◆ SOURCE TEXT:
########################################

Two updated standards from the Khronos Group: OpenSL ES and OpenMax AL

(Credit: The Khronos Group)

The Khronos Group today released updates to two interfaces designed to make it easier for programmers to tap into the power of computing hardware.

First is OpenSL ES 1.1, an interface for C programmers to use sound hardware on mobile devices. The interface abstracts technologies such as graphic equalizer processing, reverberation or 3D spatial Doppler effects, playback and volume controls, and audio data recording.

The purpose of the interface is to liberate programmers from having to recraft their applications each time a new device arrives with a different, often proprietary interface. Khronos released profiles tailored for phones, music players, and gaming devices.

Second is OpenMax AL 1.1, which provides an interface to video and audio codecs. The AL stands for the specification's application-level interface' using it on supported systems, programmers can write software in a standard way to either read data from input devices such as cameras, TV tuners, and microphones or output devices such as headphones, phone vibration devices, and digital TVs.

########################################

◆ EXERCISE INSTRUCTIONS:
A) Rewrite everything in the Khronos standards article from "First is OpenSL" down to "and gaming devices.", putting "tablets" in place of "phones".
B) According to the Khronos standards article, what does the "AL" in OpenMax AL stand for?
C) Extend the article on the two updated Khronos standards, picking up after its final sentence.

◆ ENTRIES SHOWN:
########################################

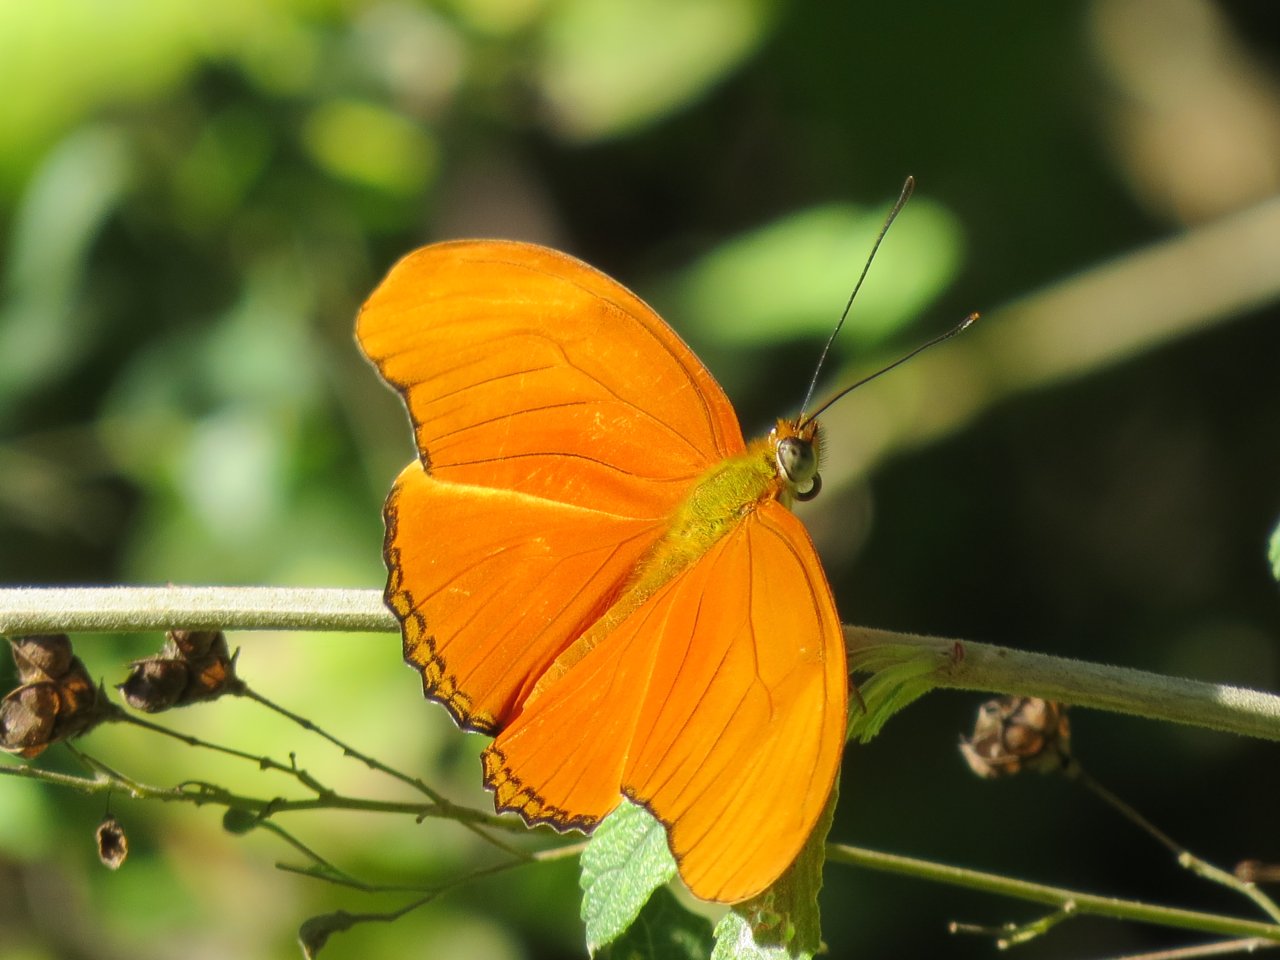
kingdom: Animalia
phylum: Arthropoda
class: Insecta
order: Lepidoptera
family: Nymphalidae
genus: Dryas
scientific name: Dryas iulia
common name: Julia
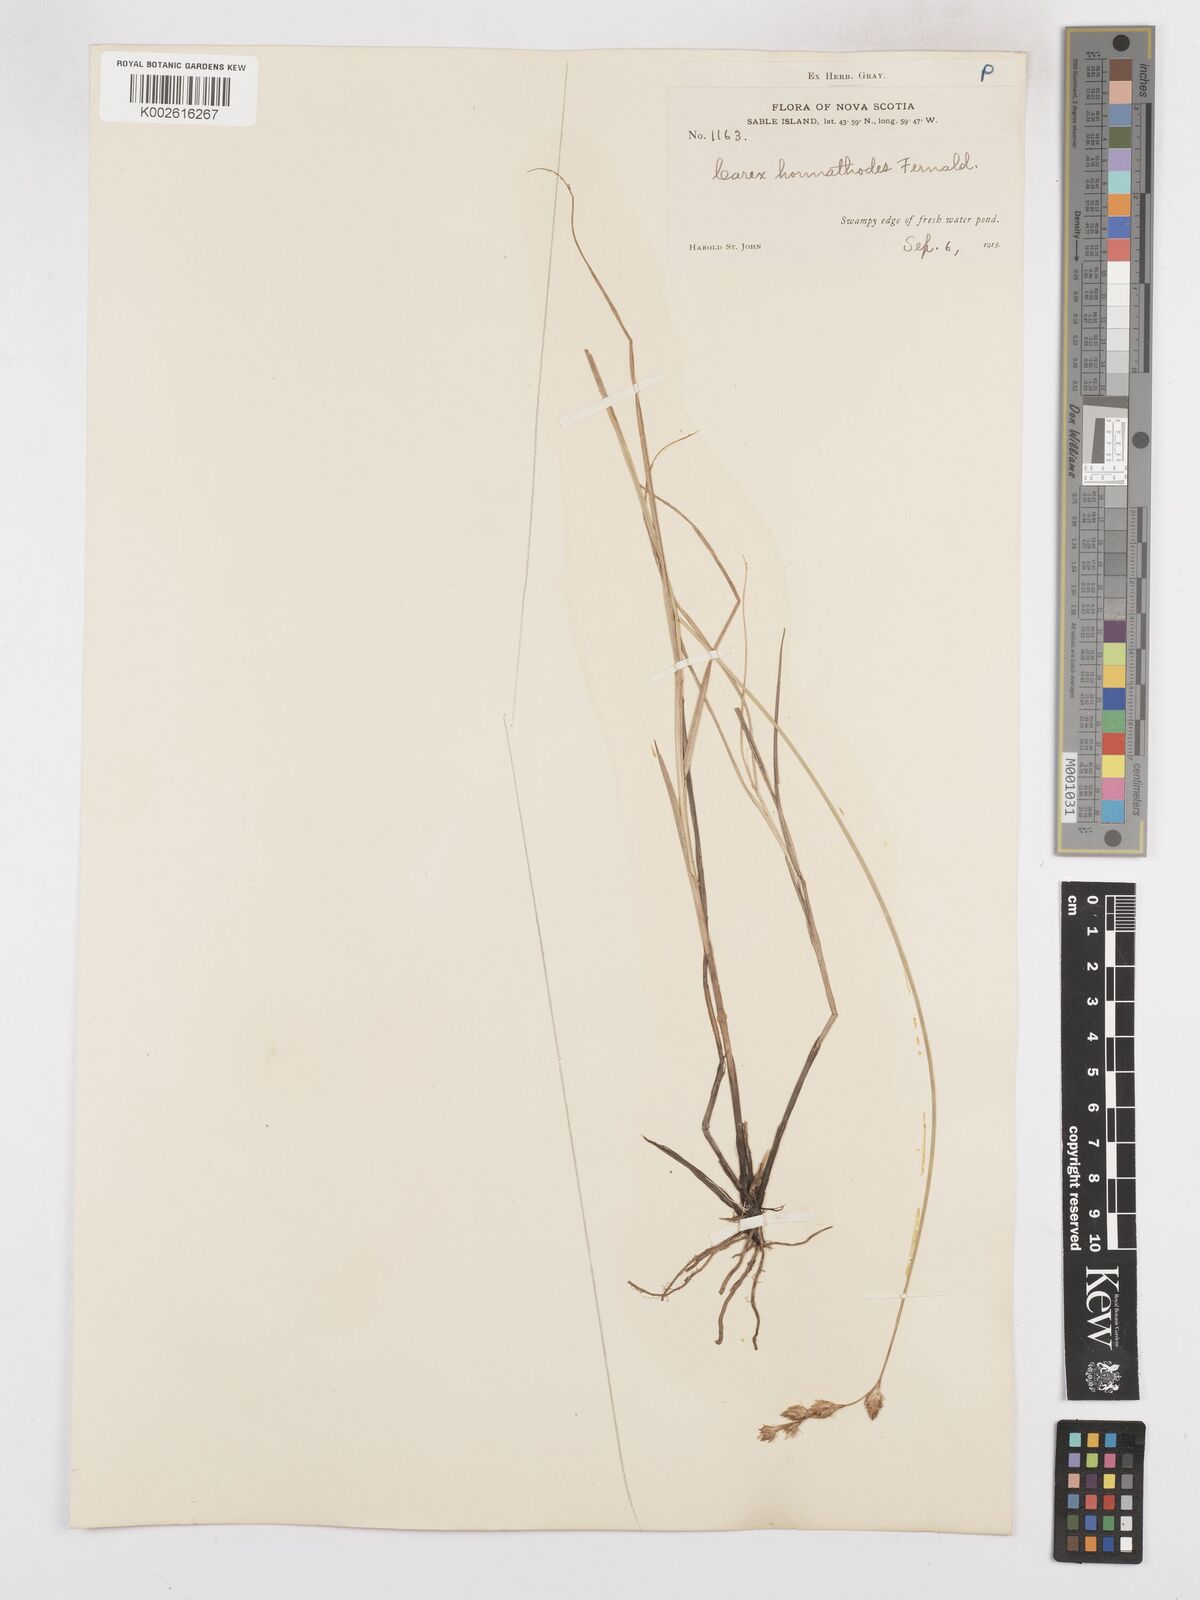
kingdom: Plantae
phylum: Tracheophyta
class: Liliopsida
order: Poales
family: Cyperaceae
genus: Carex
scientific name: Carex hormathodes
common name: Marsh straw sedge
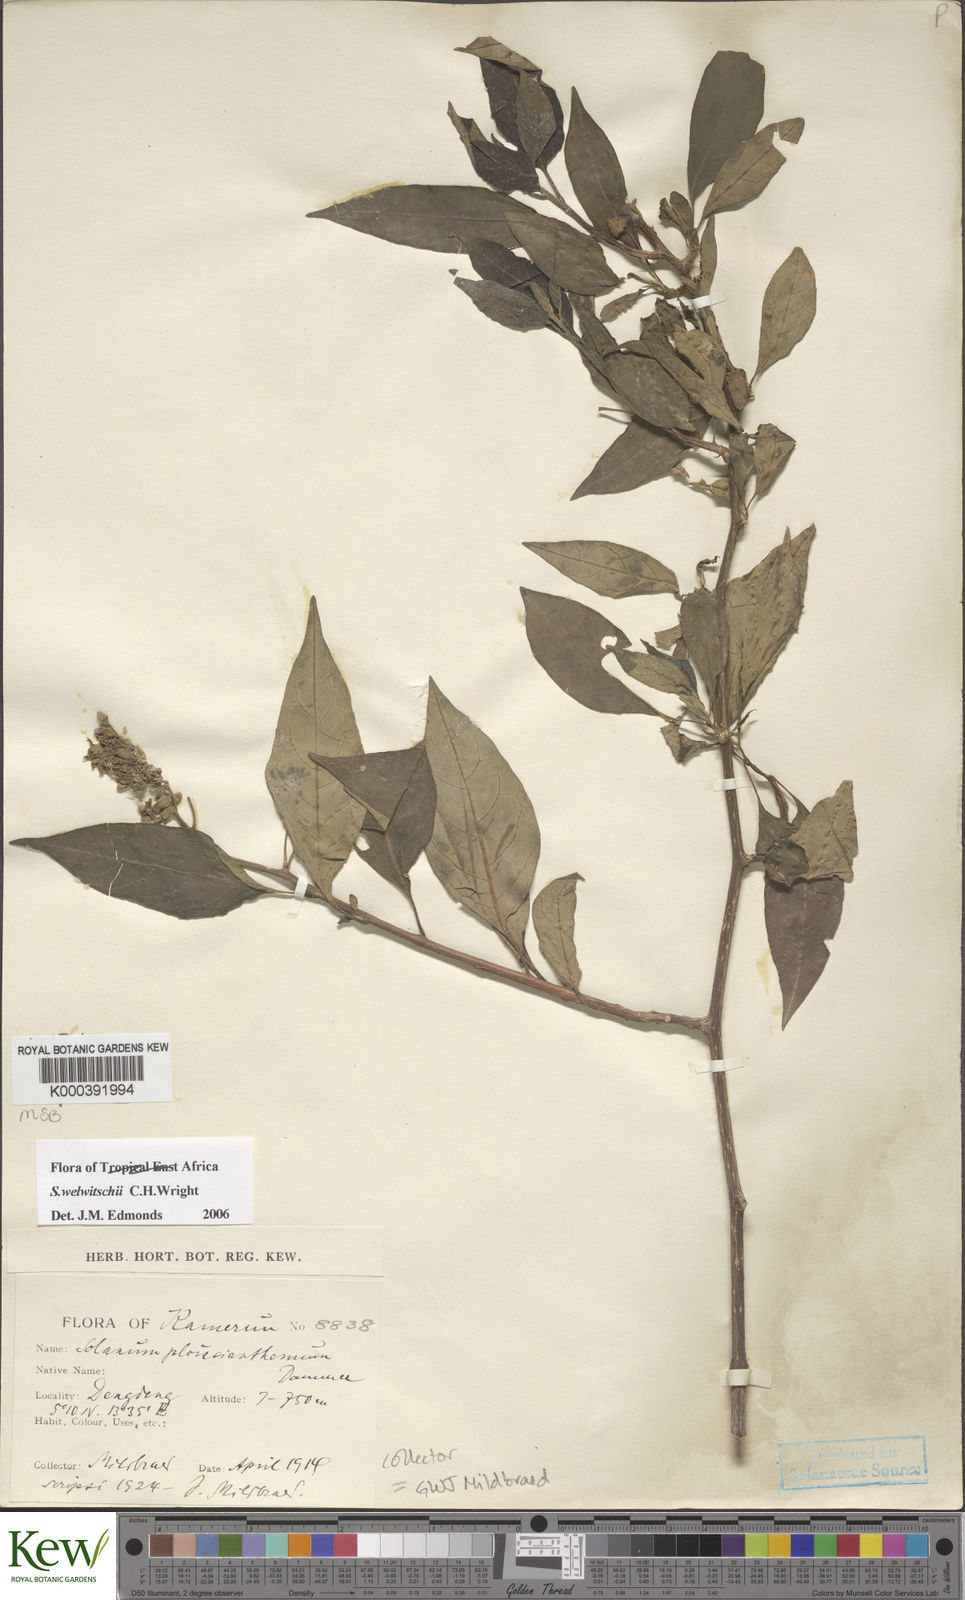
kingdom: Plantae
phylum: Tracheophyta
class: Magnoliopsida
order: Solanales
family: Solanaceae
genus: Solanum
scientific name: Solanum terminale
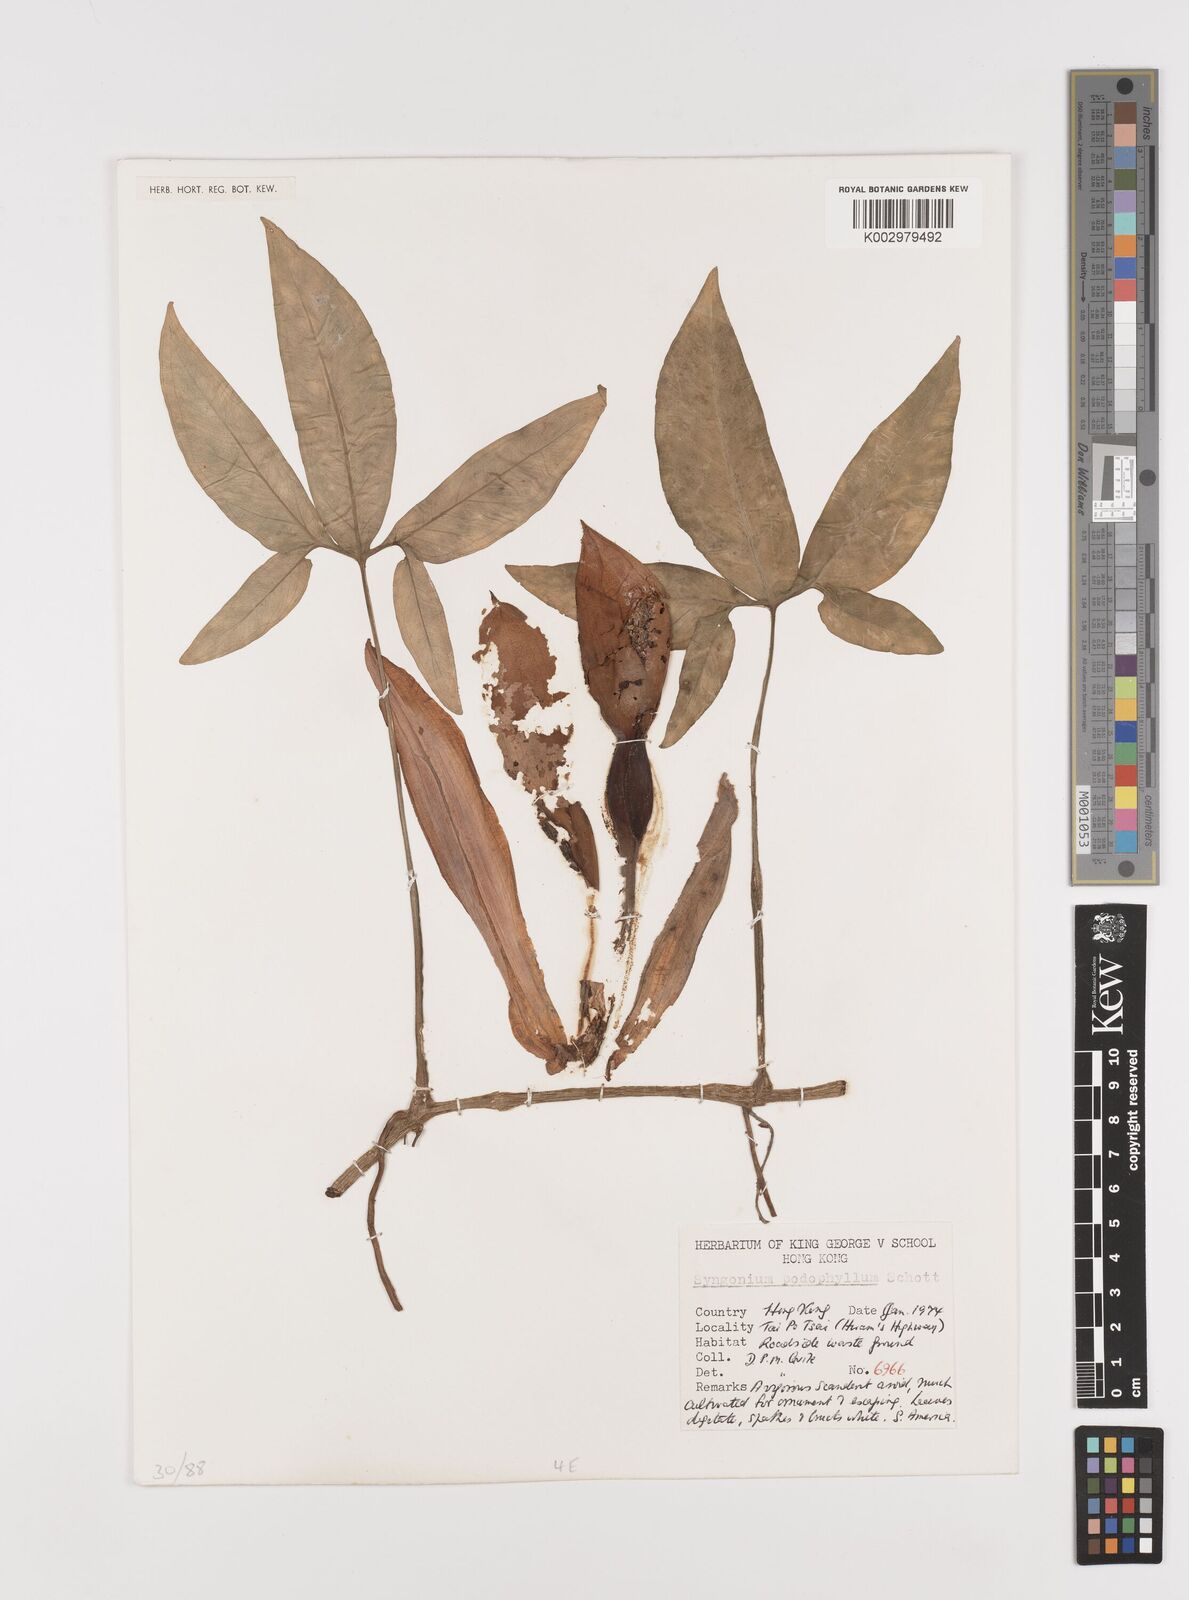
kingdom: Plantae
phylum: Tracheophyta
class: Liliopsida
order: Alismatales
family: Araceae
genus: Syngonium
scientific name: Syngonium podophyllum
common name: American evergreen
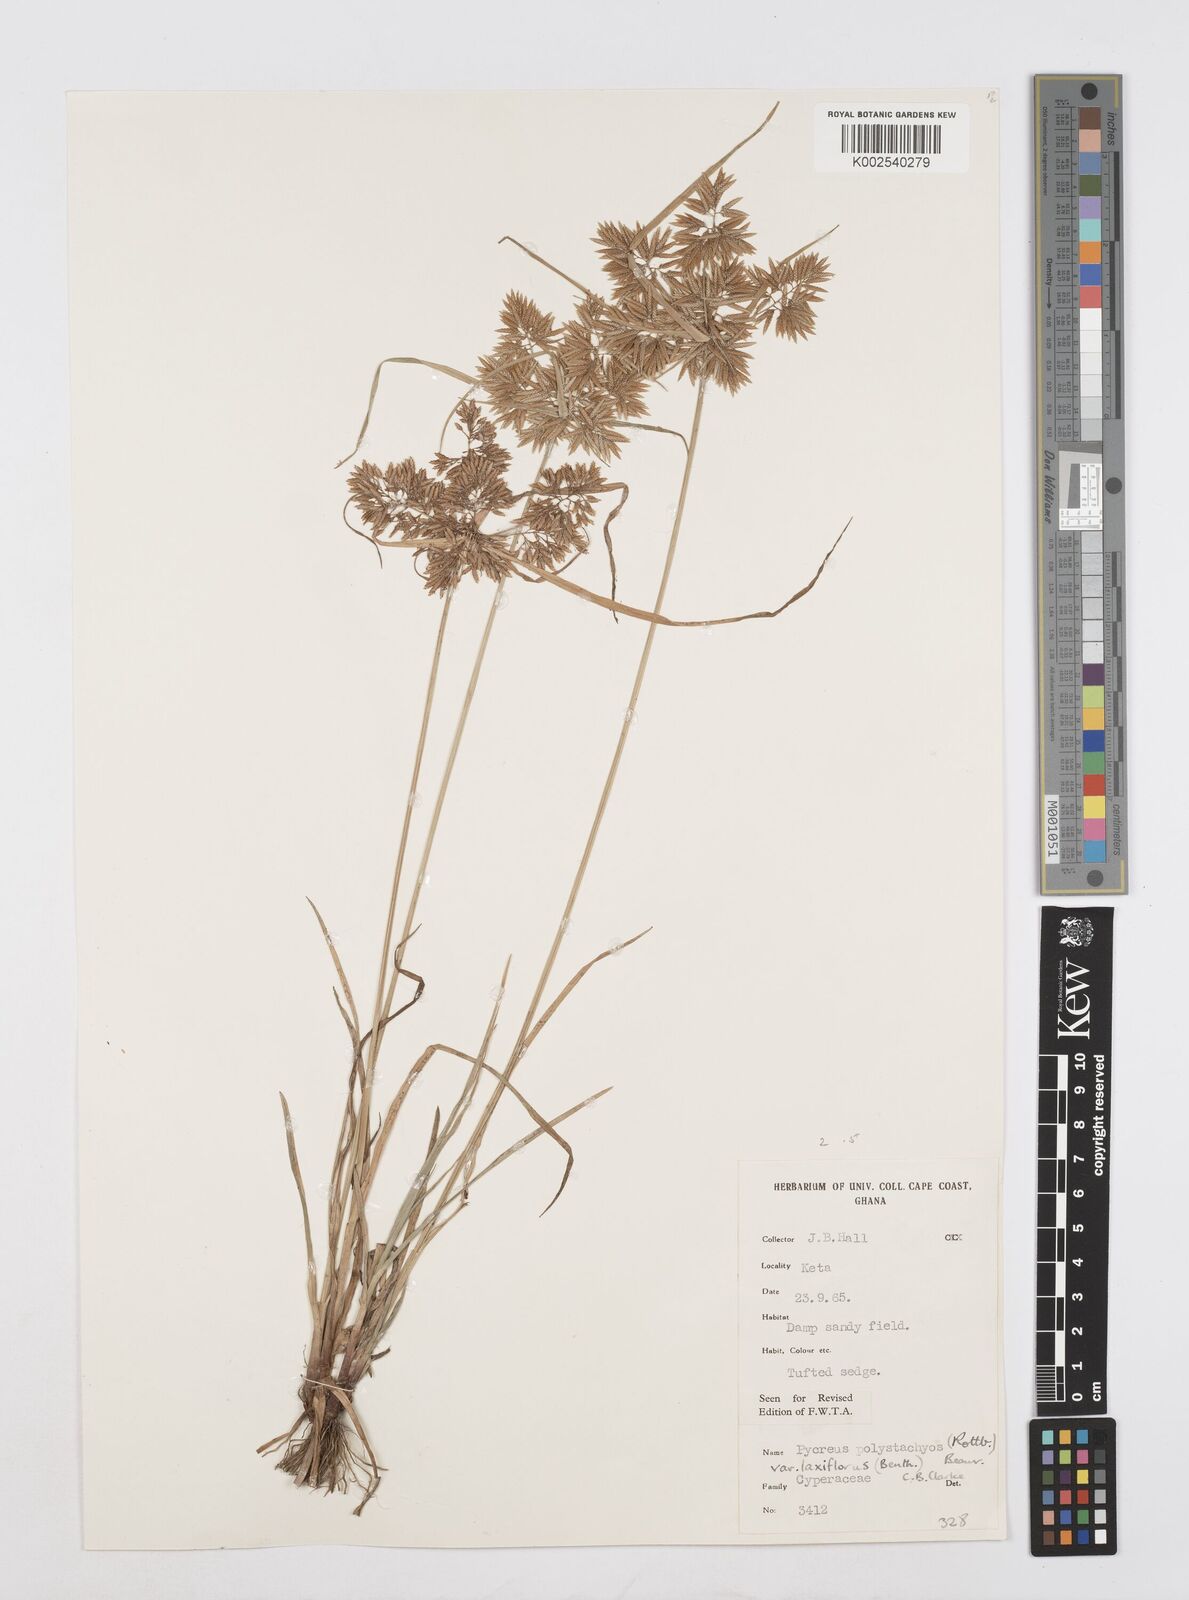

########################################

◆ EXPECTED OUTPUTS:
A)
First is OpenSL ES 1.1, an interface for C programmers to use sound hardware on mobile devices. The interface abstracts technologies such as graphic equalizer processing, reverberation or 3D spatial Doppler effects, playback and volume controls, and audio data recording.

The purpose of the interface is to liberate programmers from having to recraft their applications each time a new device arrives with a different, often proprietary interface. Khronos released profiles tailored for tablets, music players, and gaming devices.

B) Application-level interface.

C)
The Khronos Group got its start standardizing an SGI-spawned graphics interface called OpenGL that provides a way for software to tap into 2D and 3D graphics chip power without knowing particulars of those chips.

Although Microsoft's DirectX interfaces dominate on Windows, OpenGL is used on Mac OS X and Linux, and with Windows design software. More notably, in the mobile market where Microsoft is comparatively weak, OpenGL ES, the embedded version, is supported both with iOS and Android, making it an incumbent standard in that market when it comes to game graphics. OpenGL ES also is the basis for WebGL, a 3D Web graphics technology supported by four of the top five browser makers--all but Microsoft.